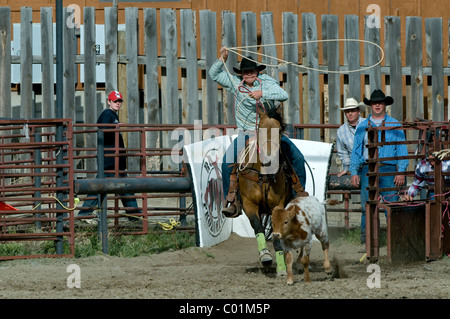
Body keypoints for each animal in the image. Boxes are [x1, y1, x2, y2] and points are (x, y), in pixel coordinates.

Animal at [232, 104, 298, 276]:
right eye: (260, 129)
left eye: (279, 131)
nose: (268, 159)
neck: (264, 175)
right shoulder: (249, 204)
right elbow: (258, 226)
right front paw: (266, 256)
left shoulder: (278, 205)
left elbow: (277, 235)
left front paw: (281, 267)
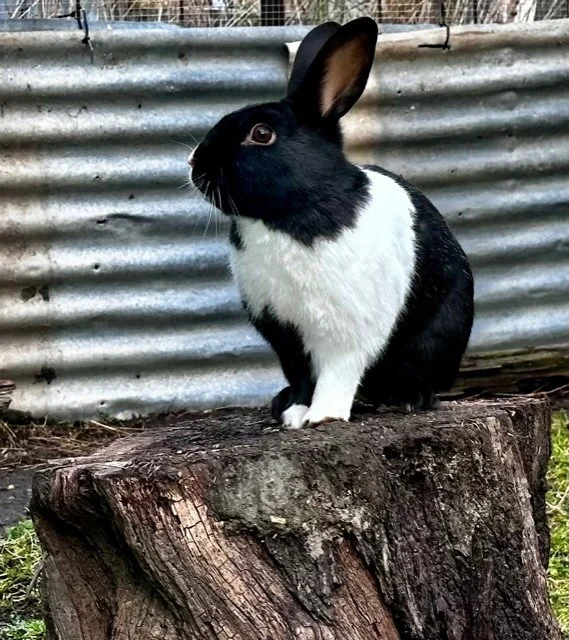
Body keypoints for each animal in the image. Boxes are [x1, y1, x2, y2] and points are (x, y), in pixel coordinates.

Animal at [189, 17, 474, 428]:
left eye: (262, 134)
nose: (194, 163)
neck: (289, 214)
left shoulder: (347, 334)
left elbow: (338, 373)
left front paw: (323, 416)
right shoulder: (286, 335)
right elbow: (301, 376)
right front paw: (294, 413)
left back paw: (407, 400)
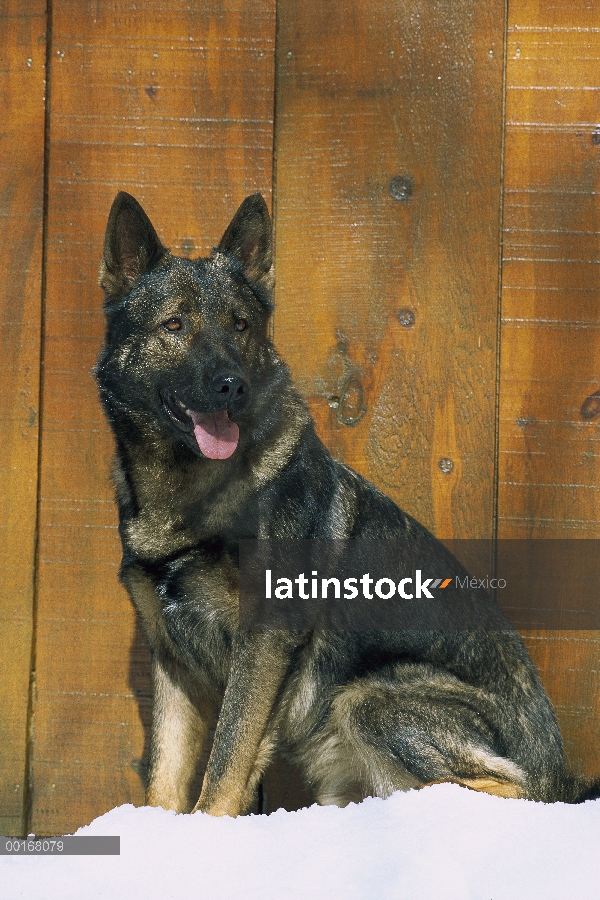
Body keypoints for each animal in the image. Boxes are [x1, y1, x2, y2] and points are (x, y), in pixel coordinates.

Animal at [96, 192, 592, 816]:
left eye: (240, 325)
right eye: (174, 324)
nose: (232, 385)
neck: (190, 491)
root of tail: (559, 777)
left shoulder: (262, 643)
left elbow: (228, 761)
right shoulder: (172, 660)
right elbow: (165, 775)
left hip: (369, 697)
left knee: (505, 791)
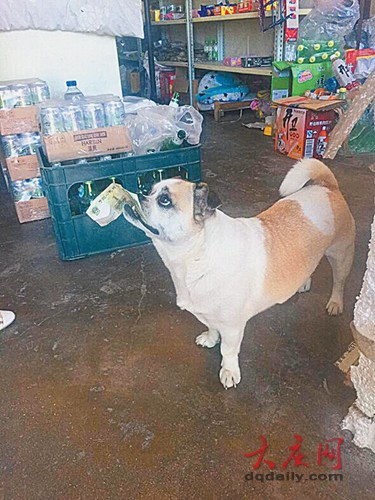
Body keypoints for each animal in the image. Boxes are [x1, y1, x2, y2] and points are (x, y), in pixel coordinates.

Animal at [125, 158, 356, 388]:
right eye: (150, 189)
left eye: (164, 200)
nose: (140, 192)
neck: (197, 252)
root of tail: (327, 186)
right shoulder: (209, 315)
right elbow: (211, 327)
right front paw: (210, 339)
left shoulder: (232, 327)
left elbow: (227, 350)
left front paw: (229, 371)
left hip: (341, 256)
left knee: (339, 281)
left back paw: (335, 303)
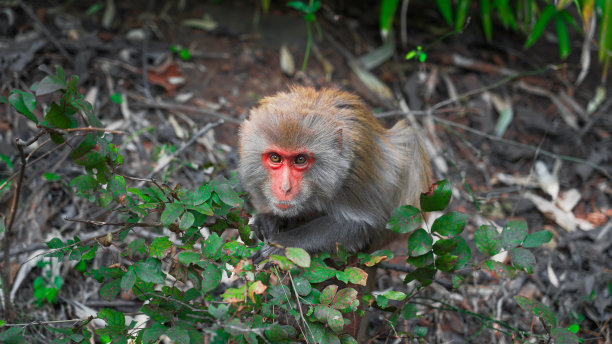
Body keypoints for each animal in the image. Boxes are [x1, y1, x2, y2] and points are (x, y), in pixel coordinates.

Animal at [237, 86, 432, 260]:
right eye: (275, 158)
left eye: (300, 160)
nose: (285, 188)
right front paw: (270, 219)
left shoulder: (355, 175)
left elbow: (362, 224)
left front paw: (285, 243)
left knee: (411, 139)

----------------

TASK GOAL => If a line in the listing contains the string "shoulder", count it; then give only the number of such lines.

RESPONSE AREA => 9